Pension inflation changes will not be forced through
Ministers have backed away from forcing company pension schemes to use the Consumer Prices Index rather than the Retail Prices Index to uprate pensions.
Such a change would have cut the value of people's pensions because they would have grown more slowly than before.
The change has already been introduced for the state and public sector schemes from next April.
But Pensions Minister Steve Webb said he would not force private sector pension schemes to do the same.
"We do not plan to grant schemes a modification power, to make it easier to use CPI where they do not already have the power to amend scheme rules," Mr Webb told MPs.
"We believe that members' trust in schemes and the scheme rules would be severely damaged if we intervene to give schemes the power to change their rules if the scheme does not already have such a power."
The possibility of such an enforced change was raised in July when, in the wake of the new public sector pension policy, Mr Webb said he wanted private schemes to adopt the CPI for their own inflation uprating.

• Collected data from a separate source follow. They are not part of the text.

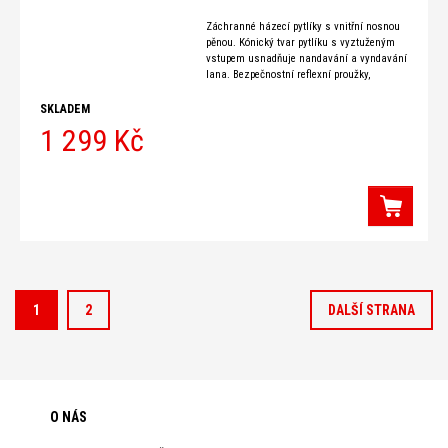
Záchranné házecí pytlíky s vnitřní nosnou
pěnou. Kónický tvar pytlíku s vyztuženým
vstupem usnadňuje nandavání a vyndavání
lana. Bezpečnostní reflexní proužky,
plovoucí lano o průměru 10mm s nosností
v tahu
SKLADEM
1 299 Kč
1
2
DALŠÍ STRANA
O NÁS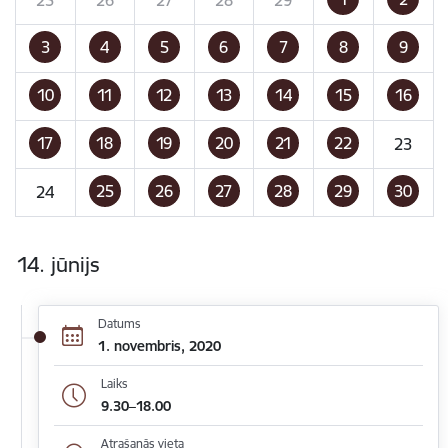
3
4
5
6
7
8
9
10
11
12
13
14
15
16
17
18
19
20
21
22
23
25
26
27
28
29
30
24
14. jūnijs
Datums
1. novembris, 2020
Laiks
9.30–18.00
Atrašanās vieta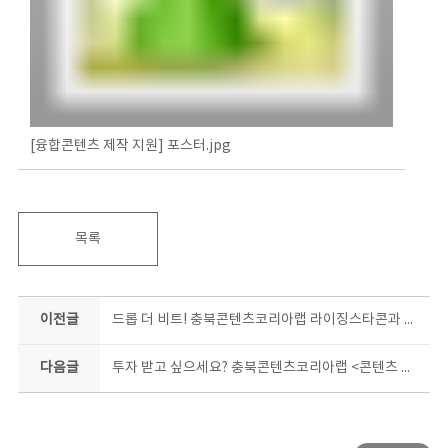
[융합콘텐츠 제작 지원] 포스터.jpg
목록
이전글
드롭 더 비트! 충북콘텐츠코리아랩 라이징스타콘과 함께면 나도 비트메이커!
다음글
투자 받고 싶으세요? 충북콘텐츠코리아랩 <콘텐츠 투자매칭> 프로그램이 도와드립니다!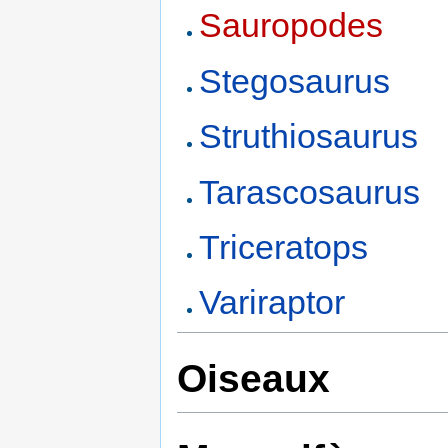
Sauropodes
Stegosaurus
Struthiosaurus
Tarascosaurus
Triceratops
Variraptor
Oiseaux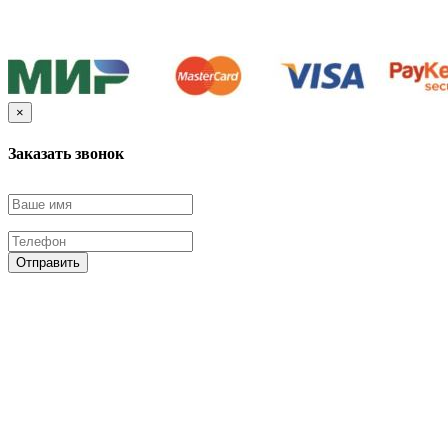
×
Заказать звонок
Отправить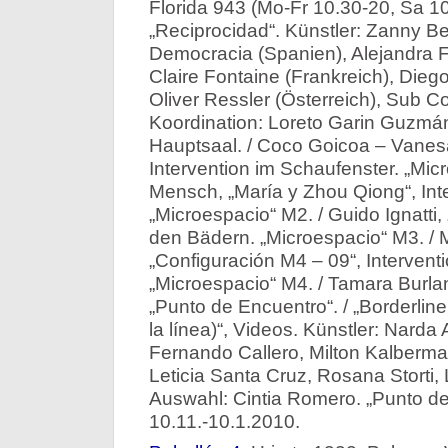
Florida 943 (Mo-Fr 10.30-20, Sa 10
„Reciprocidad“. Künstler: Zanny Be
Democracia (Spanien), Alejandra F
Claire Fontaine (Frankreich), Dieg
Oliver Ressler (Österreich), Sub 
Koordination: Loreto Garin Guzmán
Hauptsaal. / Coco Goicoa – Vanesa
Intervention im Schaufenster. „Micr
Mensch, „María y Zhou Qiong“, Inter
„Microespacio“ M2. / Guido Ignatti, 
den Bädern. „Microespacio“ M3. / 
„Configuración M4 – 09“, Intervent
„Microespacio“ M4. / Tamara Burlan
„Punto de Encuentro“. / „Borderline
la línea)“, Videos. Künstler: Narda
Fernando Callero, Milton Kalbermat
Leticia Santa Cruz, Rosana Storti
Auswahl: Cintia Romero. „Punto de
10.11.-10.1.2010.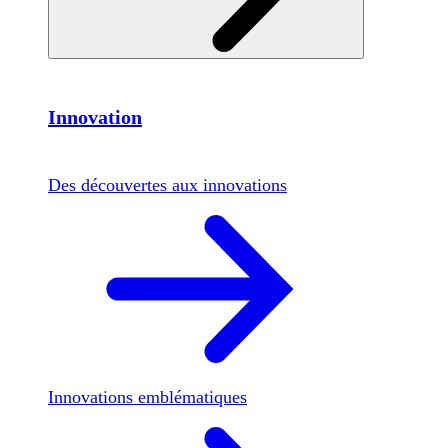
Innovation
Des découvertes aux innovations
Innovations emblématiques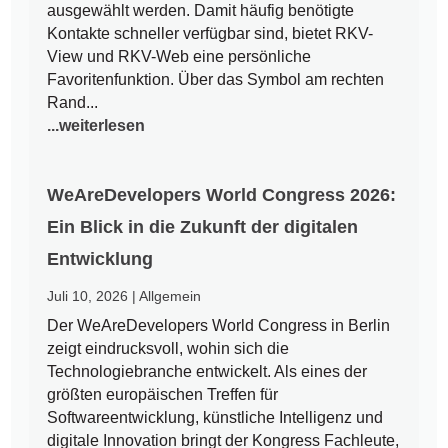
ausgewählt werden. Damit häufig benötigte
Kontakte schneller verfügbar sind, bietet RKV-
View und RKV-Web eine persönliche
Favoritenfunktion. Über das Symbol am rechten
Rand...
...weiterlesen
WeAreDevelopers World Congress 2026:
Ein Blick in die Zukunft der digitalen
Entwicklung
Juli 10, 2026
|
Allgemein
Der WeAreDevelopers World Congress in Berlin
zeigt eindrucksvoll, wohin sich die
Technologiebranche entwickelt. Als eines der
größten europäischen Treffen für
Softwareentwicklung, künstliche Intelligenz und
digitale Innovation bringt der Kongress Fachleute,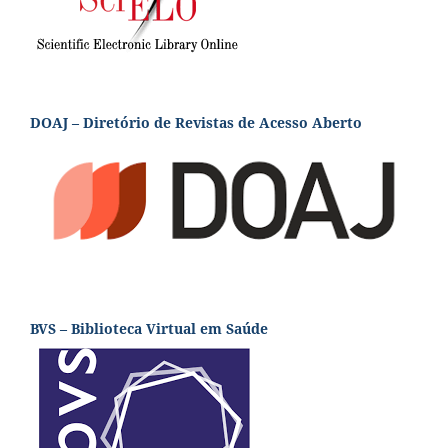
DOAJ – Diretório de Revistas de Acesso Aberto
BVS – Biblioteca Virtual em Saúde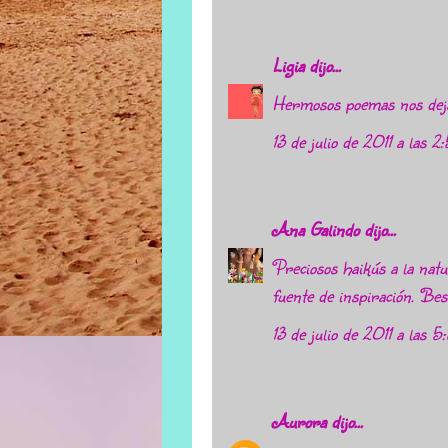
Ligia
dijo...
Hermosos poemas nos dej
13 de julio de 2011 a las 2
Ana Galindo
dijo...
Preciosos haikús a la natu
fuente de inspiración. Be
13 de julio de 2011 a las 5
Aurora
dijo...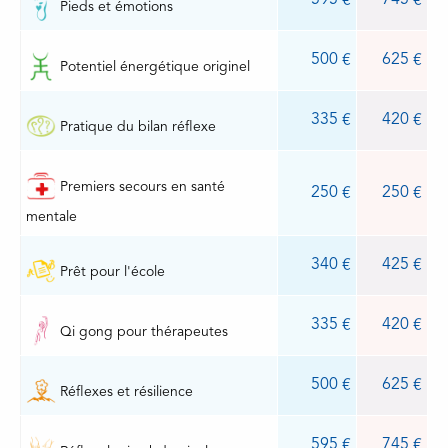
595
745
Pieds et émotions
500
625
Potentiel énergétique originel
335
420
Pratique du bilan réflexe
Premiers secours en santé
250
250
mentale
340
425
Prêt pour l'école
335
420
Qi gong pour thérapeutes
500
625
Réflexes et résilience
595
745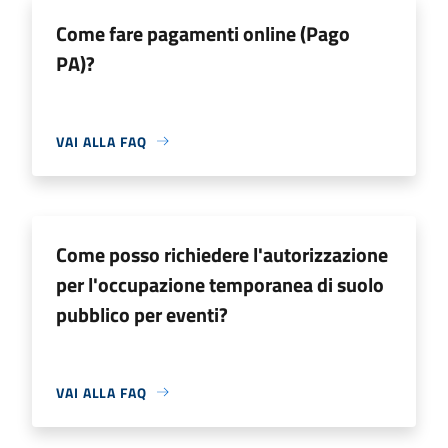
Come fare pagamenti online (Pago
PA)?
VAI ALLA FAQ
Come posso richiedere l'autorizzazione
per l'occupazione temporanea di suolo
pubblico per eventi?
VAI ALLA FAQ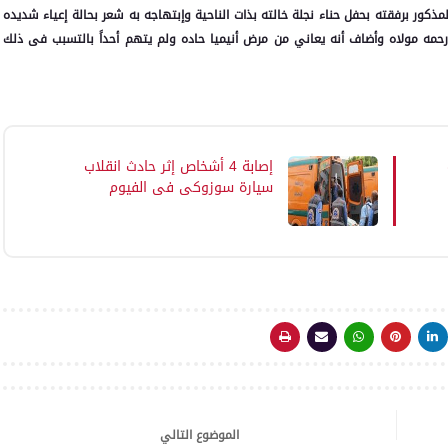
 تواجد نجله المذكور برفقته بحفل حناء نجلة خالته بذات الناحية وإبتهاجه به شعر بحالة إعياء شديده
حمه مولاه وأضاف أنه يعاني من مرض أنيميا حاده ولم يتهم أحداً بالتسبب فى ذلك
إصابة 4 أشخاص إثر حادث انقلاب
سيارة سوزوكى فى الفيوم
الموضوع التالي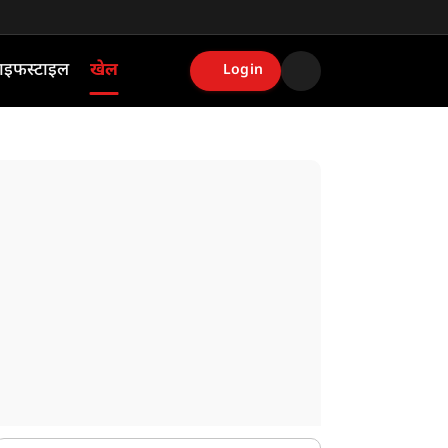
ाइफस्टाइल
खेल
Login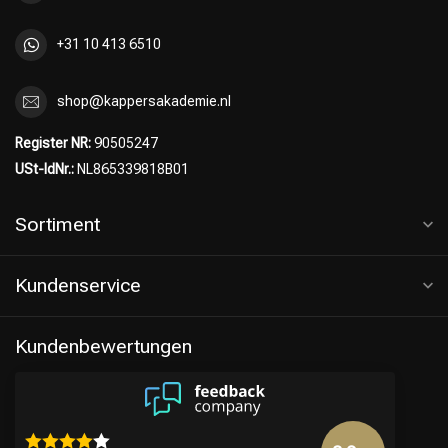
+31 10 413 6510
shop@kappersakademie.nl
Register NR:
90505247
USt-IdNr.:
NL865339818B01
Sortiment
Kundenservice
Kundenbewertungen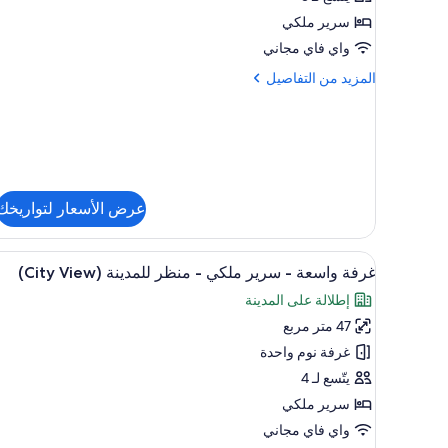
-
سرير ملكي
سرير
واي فاي مجاني
ملكي
المزيد
المزيد من التفاصيل
من
التفاصيل
عن
غرفة
تنفيذية
-
سرير
عرض الأسعار لتواريخك
ملكي
استعراض
أغطية فراش متميزة وأسرّة بإسفن
11
غرفة واسعة - سرير ملكي - منظر للمدينة (City View)
جميع
إطلالة على المدينة
صور
47 متر مربع
غرفة
واسعة
غرفة نوم واحدة
-
يتّسع لـ 4
سرير
سرير ملكي
ملكي
واي فاي مجاني
-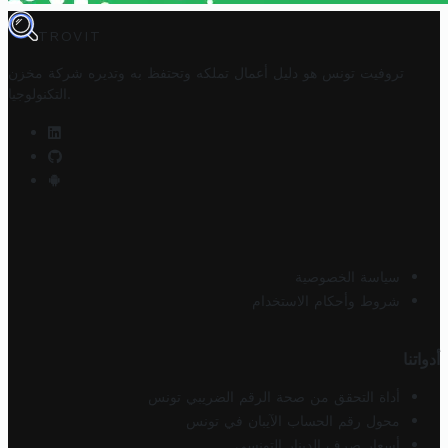
TROVIT
تروفيت تونس هو دليل أعمال تملكه وتحتفظ به وتديره
شركة مخزن
.
التكنولوجيا
سياسة الخصوصية
شروط وأحكام الاستخدام
أدواتنا
أداة التحقق من صحة الرقم الضريبي تونس
محول رقم الحساب الآيبان في تونس
أسعار صرف الدينار التونسي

However, current pension law largely prevents employers and scheme trustees from changing their rules to cut the value of pensions that have already been accrued.
Rather than bringing in a new law to override this, or giving pension schemes extra rights to modify their own rules, the government is instead making the CPI the minimum yardstick for annual indexation and uprating in private schemes.
However, it will not be compulsory for private sector schemes to adopt it if they currently use RPI.
"We think that if the scheme rules say your pension is protected by the RPI then that should continue to be the case," Mr Webb told the World at One programme on BBC Radio 4.
"Because we want people to have confidence and trust in their pensions we will not be re-writing the rules of their pension schemes.
"If you joined a pension scheme, [and] when you joined it the rules said that your pension would be protected by the RPI, and the scheme does not currently have the power to change its rules, we are not going to change that."
The government also said it intended to make it compulsory for employers to consult their staff if they wanted to change their method of inflation uprating.
Labour said it was opposing the switch to CPI as no time limit had been set on the policy.
Shadow pensions minister Rachel Reeves said pensioners would be worse off, adding that the change was not about deficit reduction but was an "ideologically-driven move".
The Unite union also criticised the plan to make CPI the minimum measure for updating pensions.
"The government is offering companies a licence to steal money from the pensions of workers who have already earned it and saved it for retirement," said Unite general secretary-elect, Len McCluskey.
"The CPI is not a better guide of inflation, it's a lower one which the government has opportunistically seized upon with scant regard to its impact on vulnerable pensioners.
Since the CPI was first introduced in 1996 it has lagged behind the RPI by an average annual rate of 0.83 percentage points.
That is because it measures changes in the prices of different items than the RPI - principally ignoring mortgage interest payments, council tax, buildings insurance and house-buying costs - and it measures those changes using different arithmetic techniques.
The newly established Office for Budget Responsibility recently estimated that the gap between the two indexes, vital for the inflation uprating of pensions each year, would spread to 1.2 percentage points over the next five years.
Over 20, 30 or 40 years of retirement such a difference would make a sharp cut to the value of someone's prospective pension.
The government said available evidence suggested that 70%-80% of private sector company schemes had RPI "hard-wired" into their rules for uprating pensions in payment.
The rest typically have rules which stipulate that they will use whichever method the government stipulates.
This is a common approach for the revaluation of deferred pensions, but is uncommon for the rules on the indexation of pensions already in payment.
The potential saving to pension schemes of adopting CPI was illustrated in November by BT.
Its pension trustees decided that their rules meant they automatically had to use the slower rising measure of inflation, now that it was being used for the state and public sector schemes, and that this would knock £2.9bn off BT's £9bn pension scheme deficit.
Joanne Segars, chief executive of the National Association of Pension Funds (NAPF), said the government had conducted a U-turn by holding back on company pension schemes making the switch.
She said its previous announcements had caused enormous confusion owing to the complexity of changing the system, but it had now stepped back by not forcing employers to change scheme uprating from RPI to CPI.
"The government has marched us up to the top of the hill and is now marching us back down again. It is hugely, hugely confusing for schemes," she said.